What you are asked to do
Copy the lines from the start of the records through the line holding "city: Antonio Enes", inclusive, and substitute "lat" for every "latitude", leaving everything else unchanged.

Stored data
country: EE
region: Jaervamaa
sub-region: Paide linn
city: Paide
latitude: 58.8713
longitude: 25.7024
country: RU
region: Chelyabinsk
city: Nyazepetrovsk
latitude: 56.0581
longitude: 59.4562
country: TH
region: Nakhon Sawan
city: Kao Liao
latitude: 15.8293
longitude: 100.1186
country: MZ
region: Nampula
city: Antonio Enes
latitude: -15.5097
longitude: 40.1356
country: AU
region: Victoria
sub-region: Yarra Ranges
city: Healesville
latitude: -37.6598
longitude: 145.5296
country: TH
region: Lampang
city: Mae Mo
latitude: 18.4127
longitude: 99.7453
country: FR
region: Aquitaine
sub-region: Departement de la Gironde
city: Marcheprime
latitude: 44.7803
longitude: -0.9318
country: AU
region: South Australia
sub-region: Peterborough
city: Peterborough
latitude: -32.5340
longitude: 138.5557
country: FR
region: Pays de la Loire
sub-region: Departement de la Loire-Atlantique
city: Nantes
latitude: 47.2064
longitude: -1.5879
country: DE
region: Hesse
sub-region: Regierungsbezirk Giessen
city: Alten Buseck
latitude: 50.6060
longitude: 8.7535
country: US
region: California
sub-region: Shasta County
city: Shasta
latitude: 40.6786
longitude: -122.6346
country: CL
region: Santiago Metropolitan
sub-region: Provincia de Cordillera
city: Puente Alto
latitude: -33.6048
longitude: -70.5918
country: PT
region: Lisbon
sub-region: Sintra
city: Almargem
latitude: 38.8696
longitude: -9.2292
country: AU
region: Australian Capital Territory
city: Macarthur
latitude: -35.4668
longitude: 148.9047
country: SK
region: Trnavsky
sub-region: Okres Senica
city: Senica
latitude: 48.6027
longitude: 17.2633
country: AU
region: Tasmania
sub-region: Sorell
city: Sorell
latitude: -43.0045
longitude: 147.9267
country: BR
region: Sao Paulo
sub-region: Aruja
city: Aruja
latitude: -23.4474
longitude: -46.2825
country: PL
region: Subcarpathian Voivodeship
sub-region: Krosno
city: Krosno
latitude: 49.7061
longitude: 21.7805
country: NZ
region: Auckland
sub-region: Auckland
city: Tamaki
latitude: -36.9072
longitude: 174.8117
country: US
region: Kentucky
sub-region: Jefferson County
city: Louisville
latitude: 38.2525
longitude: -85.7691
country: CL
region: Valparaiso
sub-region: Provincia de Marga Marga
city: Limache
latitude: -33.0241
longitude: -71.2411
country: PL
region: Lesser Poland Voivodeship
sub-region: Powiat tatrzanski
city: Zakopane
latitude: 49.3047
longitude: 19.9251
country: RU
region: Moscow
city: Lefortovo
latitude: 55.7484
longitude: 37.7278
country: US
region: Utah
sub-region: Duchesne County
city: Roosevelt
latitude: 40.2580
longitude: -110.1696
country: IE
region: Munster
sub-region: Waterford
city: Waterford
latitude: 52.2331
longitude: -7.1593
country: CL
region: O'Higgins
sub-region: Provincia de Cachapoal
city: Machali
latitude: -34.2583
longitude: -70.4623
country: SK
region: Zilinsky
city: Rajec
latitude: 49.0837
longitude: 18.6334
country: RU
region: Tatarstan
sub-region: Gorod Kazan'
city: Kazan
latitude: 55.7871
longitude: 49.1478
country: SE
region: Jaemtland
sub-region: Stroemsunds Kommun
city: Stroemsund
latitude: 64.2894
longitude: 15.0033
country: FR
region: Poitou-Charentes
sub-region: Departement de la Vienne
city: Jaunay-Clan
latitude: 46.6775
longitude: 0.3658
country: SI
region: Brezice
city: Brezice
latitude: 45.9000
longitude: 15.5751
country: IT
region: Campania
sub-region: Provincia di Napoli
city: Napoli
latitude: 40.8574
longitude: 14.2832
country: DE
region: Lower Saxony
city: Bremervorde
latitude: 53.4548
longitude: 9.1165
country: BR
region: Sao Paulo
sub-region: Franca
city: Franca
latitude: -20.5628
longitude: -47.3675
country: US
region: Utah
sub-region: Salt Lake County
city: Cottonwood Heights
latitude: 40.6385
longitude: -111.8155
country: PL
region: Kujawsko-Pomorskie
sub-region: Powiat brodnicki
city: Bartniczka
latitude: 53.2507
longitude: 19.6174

Solution to the exercise
country: EE
region: Jaervamaa
sub-region: Paide linn
city: Paide
lat: 58.8713
longitude: 25.7024
country: RU
region: Chelyabinsk
city: Nyazepetrovsk
lat: 56.0581
longitude: 59.4562
country: TH
region: Nakhon Sawan
city: Kao Liao
lat: 15.8293
longitude: 100.1186
country: MZ
region: Nampula
city: Antonio Enes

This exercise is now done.